Sunday, 3 June 2007

Review: Cymbeline

Cymbeline is Cheek by Jowl’s second production of the year at the Barbican Theatre, following their superlative Russian production of Three Sisters last month. This is a adequate production of an inferior Shakespeare play, but the staging, on a vast open space built on top of the normal auditorium, means that much of the clarity Cheek by Jowl are know for is lost in the ether, many of the words inaudible even from the first few rows. The monumental size of the stage is also intermittently transferred to the physical distance between characters, intimacy lost by having actors standing metres apart in conversation. The play, one of Shakespeare’s later, it a mixed bag of plots; an evil Prince, a virtuous hero, repressed love, stolen children, devious foreigners, war, valour and crucially the nature of identity, are all in there somewhere.
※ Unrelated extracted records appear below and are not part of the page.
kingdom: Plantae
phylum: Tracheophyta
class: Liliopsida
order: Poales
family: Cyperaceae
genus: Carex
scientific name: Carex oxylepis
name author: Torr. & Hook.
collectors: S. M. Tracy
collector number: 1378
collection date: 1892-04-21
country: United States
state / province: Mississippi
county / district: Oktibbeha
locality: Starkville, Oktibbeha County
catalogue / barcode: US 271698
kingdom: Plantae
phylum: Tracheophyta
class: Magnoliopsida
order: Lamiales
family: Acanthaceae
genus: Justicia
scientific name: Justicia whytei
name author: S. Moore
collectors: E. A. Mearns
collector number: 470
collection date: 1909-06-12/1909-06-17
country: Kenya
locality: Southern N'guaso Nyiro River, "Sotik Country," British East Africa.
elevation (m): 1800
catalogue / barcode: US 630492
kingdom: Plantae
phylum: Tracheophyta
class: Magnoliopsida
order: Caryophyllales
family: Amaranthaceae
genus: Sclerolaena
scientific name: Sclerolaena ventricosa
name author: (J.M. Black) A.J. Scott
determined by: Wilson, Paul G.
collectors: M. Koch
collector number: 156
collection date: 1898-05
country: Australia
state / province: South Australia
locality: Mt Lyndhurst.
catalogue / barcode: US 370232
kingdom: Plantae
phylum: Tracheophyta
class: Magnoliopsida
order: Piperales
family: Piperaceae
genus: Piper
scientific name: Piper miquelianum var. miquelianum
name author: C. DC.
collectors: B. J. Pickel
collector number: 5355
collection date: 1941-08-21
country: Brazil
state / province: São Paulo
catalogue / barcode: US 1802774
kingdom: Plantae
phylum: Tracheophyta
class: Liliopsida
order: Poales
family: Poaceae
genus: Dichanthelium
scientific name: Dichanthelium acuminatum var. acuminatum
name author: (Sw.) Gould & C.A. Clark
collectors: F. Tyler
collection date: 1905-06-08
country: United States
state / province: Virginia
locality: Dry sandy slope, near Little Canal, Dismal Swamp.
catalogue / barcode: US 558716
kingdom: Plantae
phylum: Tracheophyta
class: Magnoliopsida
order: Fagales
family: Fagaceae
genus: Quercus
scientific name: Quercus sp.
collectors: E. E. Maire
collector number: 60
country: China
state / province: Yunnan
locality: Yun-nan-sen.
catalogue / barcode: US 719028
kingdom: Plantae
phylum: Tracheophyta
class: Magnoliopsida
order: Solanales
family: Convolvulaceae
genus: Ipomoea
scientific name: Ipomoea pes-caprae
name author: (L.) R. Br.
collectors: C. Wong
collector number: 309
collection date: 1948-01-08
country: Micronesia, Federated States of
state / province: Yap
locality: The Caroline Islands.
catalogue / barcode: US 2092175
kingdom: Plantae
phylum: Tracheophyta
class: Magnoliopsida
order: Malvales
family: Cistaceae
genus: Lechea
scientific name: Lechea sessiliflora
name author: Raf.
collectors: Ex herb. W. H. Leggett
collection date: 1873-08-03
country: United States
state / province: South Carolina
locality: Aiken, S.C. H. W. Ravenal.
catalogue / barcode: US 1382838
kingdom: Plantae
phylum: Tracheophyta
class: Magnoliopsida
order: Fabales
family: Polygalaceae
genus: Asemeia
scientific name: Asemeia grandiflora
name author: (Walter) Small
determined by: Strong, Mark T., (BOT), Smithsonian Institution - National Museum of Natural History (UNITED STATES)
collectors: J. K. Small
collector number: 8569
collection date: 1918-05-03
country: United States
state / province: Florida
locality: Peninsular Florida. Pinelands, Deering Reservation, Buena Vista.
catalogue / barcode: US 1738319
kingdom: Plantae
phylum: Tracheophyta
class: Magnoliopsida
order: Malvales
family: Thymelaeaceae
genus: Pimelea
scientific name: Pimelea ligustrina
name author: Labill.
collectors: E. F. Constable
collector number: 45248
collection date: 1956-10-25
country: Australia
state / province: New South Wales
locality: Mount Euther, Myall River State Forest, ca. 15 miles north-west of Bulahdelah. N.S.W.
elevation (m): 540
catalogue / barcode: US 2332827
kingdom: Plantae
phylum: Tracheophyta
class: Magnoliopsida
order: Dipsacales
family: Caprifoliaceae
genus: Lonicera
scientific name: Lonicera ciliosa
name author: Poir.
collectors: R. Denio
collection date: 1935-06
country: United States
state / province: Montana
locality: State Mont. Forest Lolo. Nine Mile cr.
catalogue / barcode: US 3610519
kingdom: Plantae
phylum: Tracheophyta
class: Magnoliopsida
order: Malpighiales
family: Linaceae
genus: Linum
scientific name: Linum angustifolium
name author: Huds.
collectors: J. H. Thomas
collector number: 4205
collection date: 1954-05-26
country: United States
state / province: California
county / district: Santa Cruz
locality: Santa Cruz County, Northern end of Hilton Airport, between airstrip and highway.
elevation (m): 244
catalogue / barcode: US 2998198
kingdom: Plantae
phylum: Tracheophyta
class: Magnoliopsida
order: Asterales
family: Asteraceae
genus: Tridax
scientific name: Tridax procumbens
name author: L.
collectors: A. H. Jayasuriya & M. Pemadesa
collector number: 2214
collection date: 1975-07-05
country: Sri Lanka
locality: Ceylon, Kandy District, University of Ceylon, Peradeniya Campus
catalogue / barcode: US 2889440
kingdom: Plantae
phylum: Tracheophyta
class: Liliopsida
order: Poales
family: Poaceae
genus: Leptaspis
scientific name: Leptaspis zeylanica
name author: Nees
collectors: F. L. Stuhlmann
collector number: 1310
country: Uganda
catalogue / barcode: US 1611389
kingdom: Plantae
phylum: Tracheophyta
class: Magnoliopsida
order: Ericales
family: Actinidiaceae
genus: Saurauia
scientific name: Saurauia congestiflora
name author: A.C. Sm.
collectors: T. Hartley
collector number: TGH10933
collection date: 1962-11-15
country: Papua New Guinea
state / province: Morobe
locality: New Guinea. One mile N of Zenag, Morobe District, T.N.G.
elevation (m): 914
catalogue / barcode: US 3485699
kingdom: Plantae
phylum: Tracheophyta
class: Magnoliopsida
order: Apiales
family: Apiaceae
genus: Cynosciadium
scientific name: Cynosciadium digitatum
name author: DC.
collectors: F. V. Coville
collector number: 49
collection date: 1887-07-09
Shakespeare has dealt with many of these elements much better elsewhere in his work, and there is very little emotional insight to be had here (the famous scenes between Imogen and Pisanio perhaps excepted). The play is consequently little performed, although due to the RSC Complete works festival and pure fluke, I’ve seen two versions in the last two years.

As usual Declan Donnellan and Nick Ormerod take the direction and design credits respectively. Despite my criticisms of Donnellan’s direction (the distance between players and awkwardness of some of the movement), and criticism of Ormerod’s design (the sheer scale of the stage and some quibbles with the costumes, oscillating between Edwardian and modern), the production does give us a pared down, unfussy, telling of a rather long winded story. The play has a very male, quite laddish feel, the royal courts of Britain and Rome both showing men in less than heroic lights, misogynistic and often despicable sex fiends, at times the male courtiers moving almost as a malevolent group. The two main female roles in the play are a one dimensional devious Queen (Gwendoline Christie), and Imogen (Jodie McNee), daughter of the King, chaste maid and love of the banished Posthumus. The company has its weak links (especially, and collectively, at the Italian Court), but the main players are all decent enough. However the highlight of the evening is Tom Hiddlestone playing our hero Posthumus, as well as Cloten, the obnoxious and ambitious son of the Queen. These two roles were presumably intended for the same actor when the play was written, and it was a very good idea of Donnellan’s to do it with this production, underlining the identity theme of the piece. Hiddlestone plays Posthumus as an appealing geek and Cloten as an insufferable posh city boy, his physical transformation between the roles simply entailed putting on a raincoat and a pair of glasses, but due to the phenomenally good acting I could hardly recognise him as the same person. The end of the play is, even for our national poet, absurd in succinctly wrapping up a huge amount of plot, and of course ‘pardons for all’, stem from good King Cymbeline. Cheek by Jowl know how to assemble a striking stage picture, they know about movement, unfortunately the play and the space combine to let this admirable company down.